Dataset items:
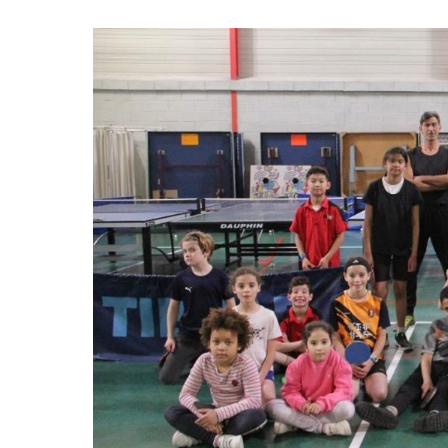
espace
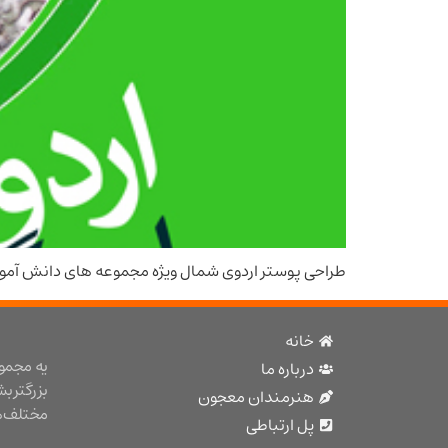
طراحی پوستر اردوی شمال ویژه مجموعه های دانش آمو
خانه
یه مجمو
درباره ما
بزرگتر ب
هنرمندان معجون
مختلف هن
پل ارتباطی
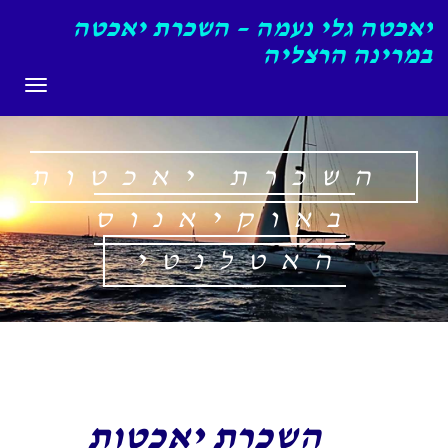
יאכטה גלי נעמה – השכרת יאכטה
במרינה הרצליה
תפריט
השכרת יאכטות
באוקיאנוס
האטלנטי
השכרת יאכטות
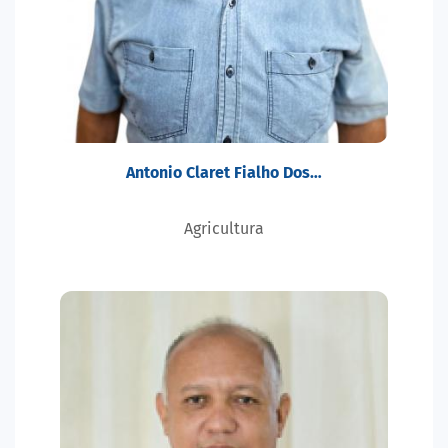
Antonio Claret Fialho Dos…
Agricultura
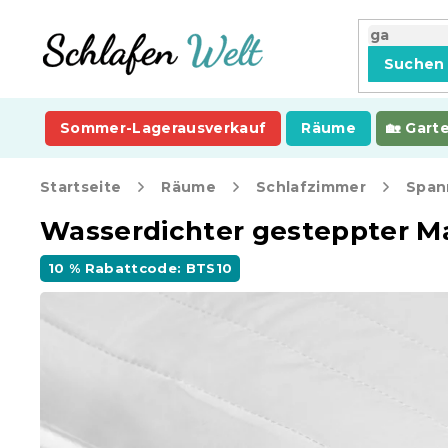
Zum
Inhalt
springen
Suchen
Sommer-Lagerausverkauf
Räume
Gart
Startseite
Räume
Schlafzimmer
Span
Wasserdichter gesteppter M
10 % Rabattcode: BTS10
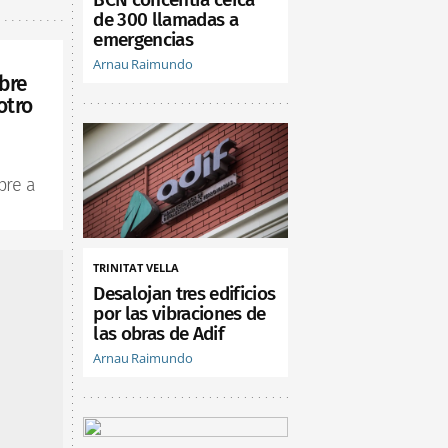
de 300 llamadas a
emergencias
Arnau Raimundo
bre
otro
bre a
TRINITAT VELLA
Desalojan tres edificios
por las vibraciones de
las obras de Adif
Arnau Raimundo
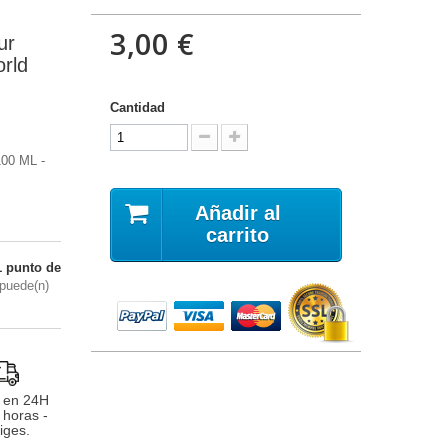
3,00 €
ur
rld
Cantidad
00 ML -
Añadir al
carrito
1
punto de
puede(n)
 en 24H
 horas -
iges.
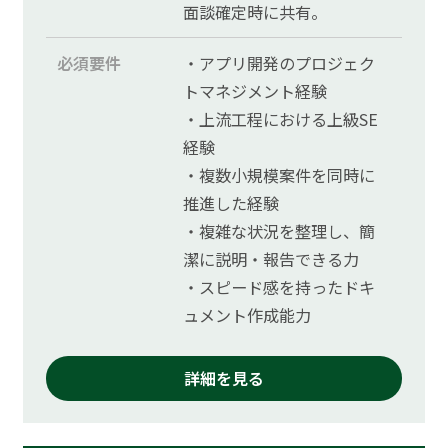
面談確定時に共有。
必須要件
・アプリ開発のプロジェク
トマネジメント経験
・上流工程における上級SE
経験
・複数小規模案件を同時に
推進した経験
・複雑な状況を整理し、簡
潔に説明・報告できる力
・スピード感を持ったドキ
ュメント作成能力
詳細を見る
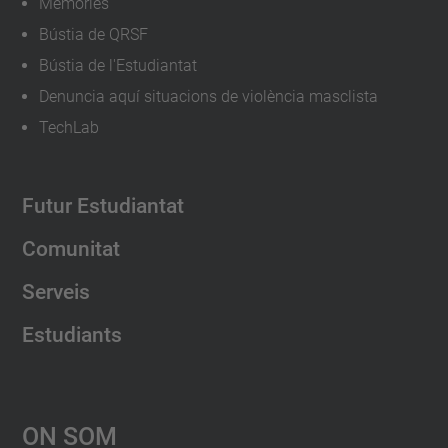
Memòries
Bústia de QRSF
Bústia de l'Estudiantat
Denuncia aquí situacions de violència masclista
TechLab
Futur Estudiantat
Comunitat
Serveis
Estudiants
On Som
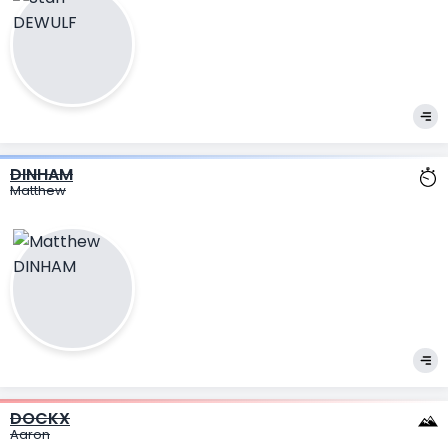
DINHAM
Matthew
DOCKX
Aaron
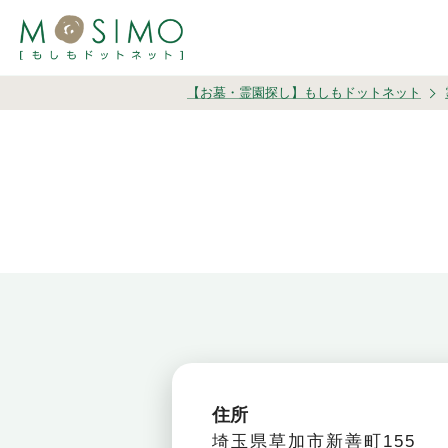
【お墓・霊園探し】もしもドットネット
住所
埼玉県草加市新善町155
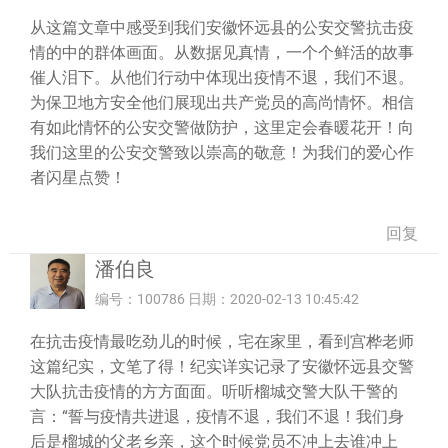
从这篇文章中感受到我们安徽怀远县的公安交警抗击疫
情的中的群体画面。从数据见真情，一个个鲜活的故事
催人泪下。从他们行动中体现出疫情不退，我们不退。
为保卫地方安全他们展现出共产党员的高尚情怀。相信
有如此情怀的公安交警做防护，这里定会春暖花开！向
我们这里的公安交警致以崇高的敬意！为我们的爱心作
者闪星点赞！
回复
潘伯良
编号：100786 日期：2020-02-13 10:45:42
在抗击疫情最吃劲儿的时候，宅在家里，看到宫桦老师
这篇纪实，文笔了得！纪实详实记录了安徽怀远县交警
大队抗击疫情的方方面面。听听榴城交警大队干警的
言：“誓与疫情共进退，疫情不退，我们不退！我们身
后是榴城的父老乡亲，这个时候党员不冲上去谁冲上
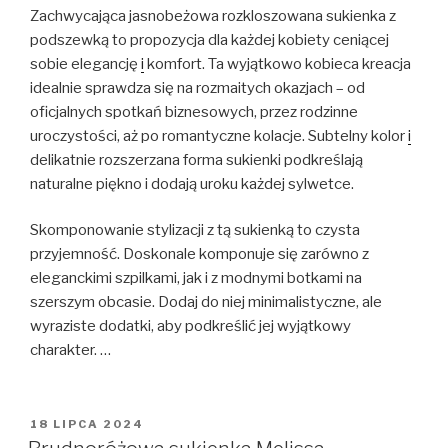
Zachwycająca jasnobeżowa rozkloszowana sukienka z
podszewką to propozycja dla każdej kobiety ceniącej
sobie elegancję
i
komfort. Ta wyjątkowo kobieca kreacja
idealnie sprawdza się na rozmaitych okazjach – od
oficjalnych spotkań biznesowych, przez rodzinne
uroczystości, aż po romantyczne kolacje. Subtelny kolor
i
delikatnie rozszerzana forma sukienki podkreślają
naturalne piękno i dodają uroku każdej sylwetce.
Skomponowanie stylizacji z tą sukienką to czysta
przyjemność. Doskonale komponuje się zarówno z
eleganckimi szpilkami, jak i z modnymi botkami na
szerszym obcasie. Dodaj do niej minimalistyczne, ale
wyraziste dodatki, aby podkreślić jej wyjątkowy
charakter. …
OPUBLIKOWANE
18 LIPCA 2024
W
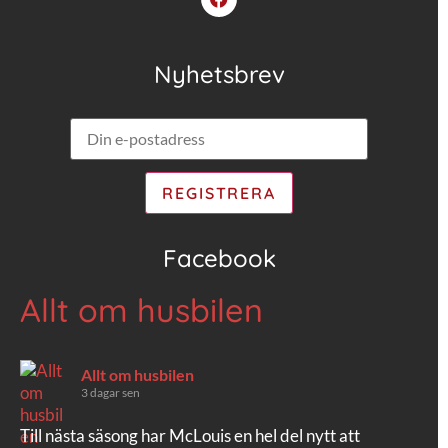
Nyhetsbrev
Facebook
Allt om husbilen
Allt om husbilen
3 dagar sen
Till nästa säsong har McLouis en hel del nytt att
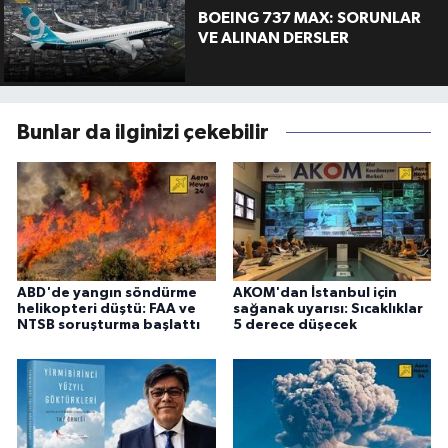
BOEING 737 MAX: SORUNLAR
VE ALINAN DERSLER
Bunlar da ilginizi çekebilir
ABD'de yangın söndürme
AKOM'dan İstanbul için
helikopteri düştü: FAA ve
sağanak uyarısı: Sıcaklıklar
NTSB soruşturma başlattı
5 derece düşecek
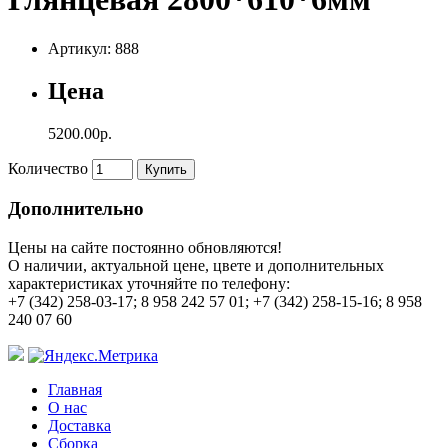
Артикул: 888
Цена
5200.00р.
Количество
Купить
Дополнительно
Цены на сайте постоянно обновляются!
О наличии, актуальной цене, цвете и дополнительных
характеристиках уточняйте по телефону:
+7 (342) 258-03-17; 8 958 242 57 01; +7 (342) 258-15-16; 8 958
240 07 60
Главная
О нас
Доставка
Сборка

YOUR OBJECTIVE:
Please set down, exactly and with no pictures, the lines in the entries above starting at the one holding "OPUBLIKOWANE" and ending at the one holding "Цены на сайте постоянно обновляются!", ends included.

RESPONSE AREA:
OPUBLIKOWANE
18 LIPCA 2024
W
Nyhetsbrev
Facebook
Allt om husbilen
Allt om husbilen
3 dagar sen
Till nästa säsong har McLouis en hel del nytt att
BOEING 737 MAX: SORUNLAR
VE ALINAN DERSLER
Bunlar da ilginizi çekebilir
ABD'de yangın söndürme
AKOM'dan İstanbul için
helikopteri düştü: FAA ve
sağanak uyarısı: Sıcaklıklar
NTSB soruşturma başlattı
5 derece düşecek
Артикул: 888
Цена
5200.00р.
Количество
Купить
Дополнительно
Цены на сайте постоянно обновляются!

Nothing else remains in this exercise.